*** Opening of Stored data ***

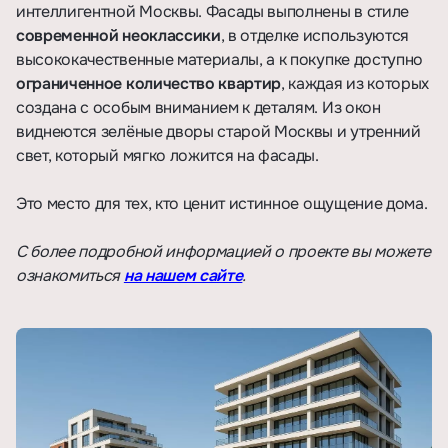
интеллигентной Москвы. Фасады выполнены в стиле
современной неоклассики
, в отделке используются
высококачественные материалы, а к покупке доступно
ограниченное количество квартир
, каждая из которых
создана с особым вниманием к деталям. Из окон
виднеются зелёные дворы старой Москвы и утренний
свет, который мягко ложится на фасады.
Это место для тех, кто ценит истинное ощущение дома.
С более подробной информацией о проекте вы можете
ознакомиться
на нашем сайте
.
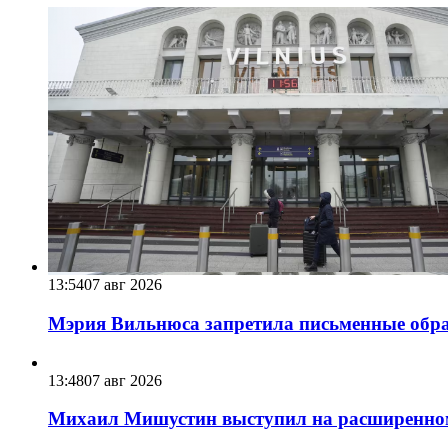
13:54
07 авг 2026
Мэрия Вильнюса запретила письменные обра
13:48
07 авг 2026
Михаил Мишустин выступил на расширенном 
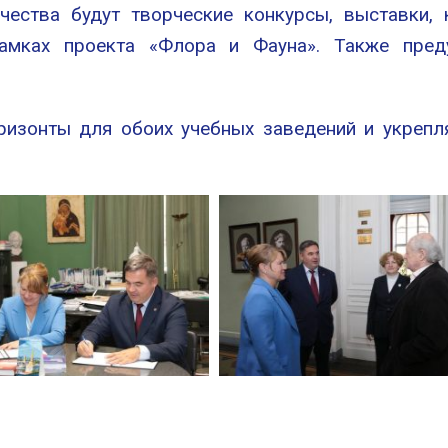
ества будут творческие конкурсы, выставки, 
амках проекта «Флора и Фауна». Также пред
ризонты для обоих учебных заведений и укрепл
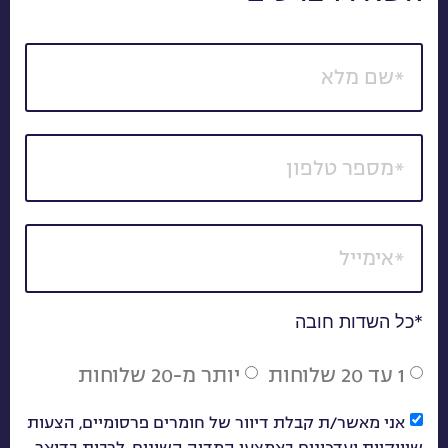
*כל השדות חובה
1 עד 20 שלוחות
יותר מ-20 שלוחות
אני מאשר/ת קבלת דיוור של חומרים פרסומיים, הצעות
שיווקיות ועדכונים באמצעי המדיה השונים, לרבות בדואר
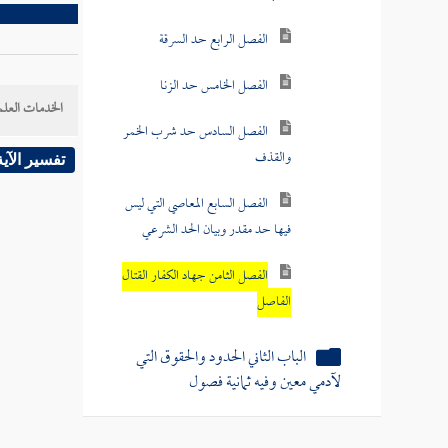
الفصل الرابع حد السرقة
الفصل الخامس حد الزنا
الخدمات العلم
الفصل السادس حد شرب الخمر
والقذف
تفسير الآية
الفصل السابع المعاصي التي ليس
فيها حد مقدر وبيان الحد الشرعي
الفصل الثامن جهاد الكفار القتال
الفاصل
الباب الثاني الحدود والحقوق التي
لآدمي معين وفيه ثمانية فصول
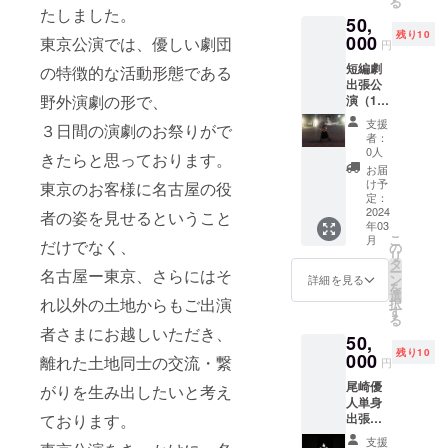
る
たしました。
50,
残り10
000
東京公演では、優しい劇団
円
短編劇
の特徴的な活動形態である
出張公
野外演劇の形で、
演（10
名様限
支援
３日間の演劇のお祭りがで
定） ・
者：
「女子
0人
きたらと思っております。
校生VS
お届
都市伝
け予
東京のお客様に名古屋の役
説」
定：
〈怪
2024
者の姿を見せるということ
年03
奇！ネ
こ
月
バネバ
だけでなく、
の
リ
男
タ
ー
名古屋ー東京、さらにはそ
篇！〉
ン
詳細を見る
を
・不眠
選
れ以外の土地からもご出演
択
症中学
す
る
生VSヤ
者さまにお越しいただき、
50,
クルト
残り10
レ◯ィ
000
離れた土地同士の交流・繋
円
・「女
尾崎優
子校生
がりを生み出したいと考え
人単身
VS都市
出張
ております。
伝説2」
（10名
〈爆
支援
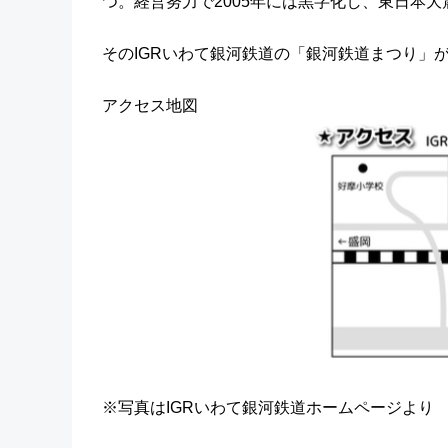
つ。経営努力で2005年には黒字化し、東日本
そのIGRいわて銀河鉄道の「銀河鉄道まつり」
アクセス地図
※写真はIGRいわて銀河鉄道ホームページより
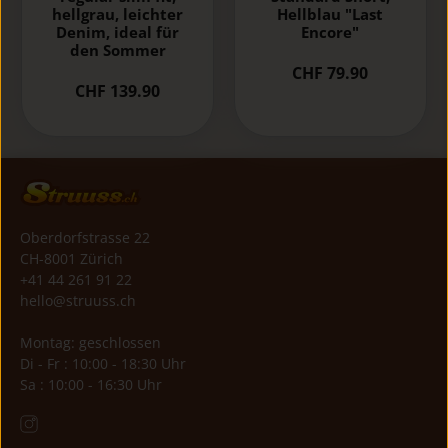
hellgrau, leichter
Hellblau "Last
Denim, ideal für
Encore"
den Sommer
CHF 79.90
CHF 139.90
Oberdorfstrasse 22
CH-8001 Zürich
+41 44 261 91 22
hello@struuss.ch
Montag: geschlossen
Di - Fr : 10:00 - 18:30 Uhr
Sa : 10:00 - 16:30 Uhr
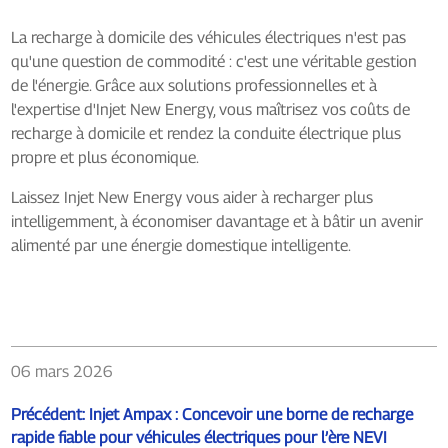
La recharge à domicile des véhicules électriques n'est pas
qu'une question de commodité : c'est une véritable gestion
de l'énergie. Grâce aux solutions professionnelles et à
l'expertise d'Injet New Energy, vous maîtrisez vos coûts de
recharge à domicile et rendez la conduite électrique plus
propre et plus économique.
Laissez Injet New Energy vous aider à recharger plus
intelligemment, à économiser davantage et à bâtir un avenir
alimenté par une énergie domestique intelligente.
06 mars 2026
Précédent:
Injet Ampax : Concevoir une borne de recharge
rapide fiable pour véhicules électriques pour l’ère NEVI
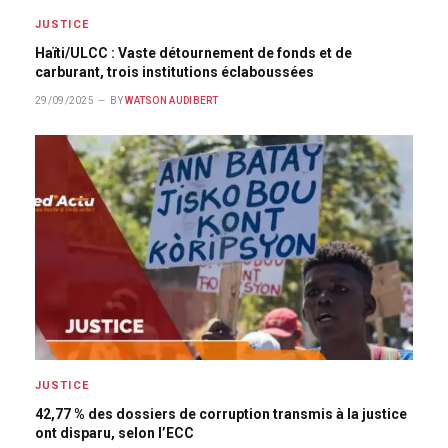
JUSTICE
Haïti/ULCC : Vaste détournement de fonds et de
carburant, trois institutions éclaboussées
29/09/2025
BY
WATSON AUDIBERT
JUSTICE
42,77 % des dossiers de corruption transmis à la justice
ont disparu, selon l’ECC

*** Close of Stored data ***
*** Opening of Stored data ***

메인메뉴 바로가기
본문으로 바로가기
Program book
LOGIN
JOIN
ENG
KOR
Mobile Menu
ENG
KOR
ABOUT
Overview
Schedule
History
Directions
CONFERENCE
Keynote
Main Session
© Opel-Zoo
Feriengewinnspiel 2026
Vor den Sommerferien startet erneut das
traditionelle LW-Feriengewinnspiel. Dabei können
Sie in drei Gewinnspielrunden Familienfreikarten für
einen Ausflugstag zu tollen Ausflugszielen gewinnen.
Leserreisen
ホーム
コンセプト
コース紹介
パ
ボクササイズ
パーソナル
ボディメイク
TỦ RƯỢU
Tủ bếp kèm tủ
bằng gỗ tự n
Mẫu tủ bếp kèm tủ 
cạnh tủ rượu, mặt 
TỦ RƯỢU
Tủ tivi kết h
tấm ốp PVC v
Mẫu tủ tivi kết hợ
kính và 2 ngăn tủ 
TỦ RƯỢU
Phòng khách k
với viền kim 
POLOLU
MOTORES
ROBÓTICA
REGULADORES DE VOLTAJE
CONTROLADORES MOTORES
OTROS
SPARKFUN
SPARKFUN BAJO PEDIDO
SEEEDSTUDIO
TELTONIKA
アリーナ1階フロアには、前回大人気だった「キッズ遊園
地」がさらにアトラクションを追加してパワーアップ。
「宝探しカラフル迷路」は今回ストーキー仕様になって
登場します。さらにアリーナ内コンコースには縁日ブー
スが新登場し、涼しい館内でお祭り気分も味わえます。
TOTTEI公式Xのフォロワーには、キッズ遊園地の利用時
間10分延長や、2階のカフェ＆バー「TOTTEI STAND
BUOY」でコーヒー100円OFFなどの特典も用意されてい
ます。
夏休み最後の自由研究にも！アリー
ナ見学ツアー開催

*** Close of Stored data ***

### The task:
Copy out every line above where "الفصل" is present.

### Expected answer:
الفصل الرابع حد السرقة
الفصل الخامس حد الزنا
الفصل السادس حد شرب الخمر
الفصل السابع المعاصي التي ليس
الفصل الثامن جهاد الكفار القتال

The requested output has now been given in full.